# PROBLEM TO WORK ON
Would you transcribe each entry that follows word for word, minus the images?

[Extracted page text data]
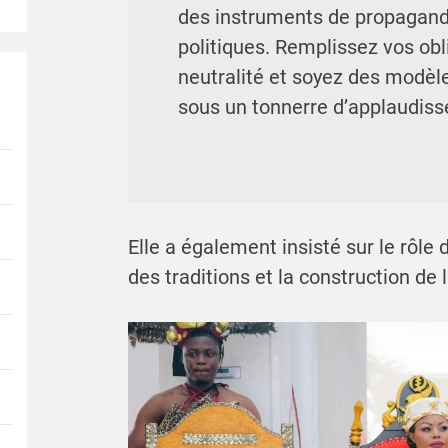
des instruments de propagand
politiques. Remplissez vos obl
neutralité et soyez des modèles
sous un tonnerre d’applaudis
Elle a également insisté sur le rôle
des traditions et la construction de l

# EXERCISE OUTPUT
des instruments de propagand
politiques. Remplissez vos obl
neutralité et soyez des modèles
sous un tonnerre d’applaudis
Elle a également insisté sur le rôle
des traditions et la construction de l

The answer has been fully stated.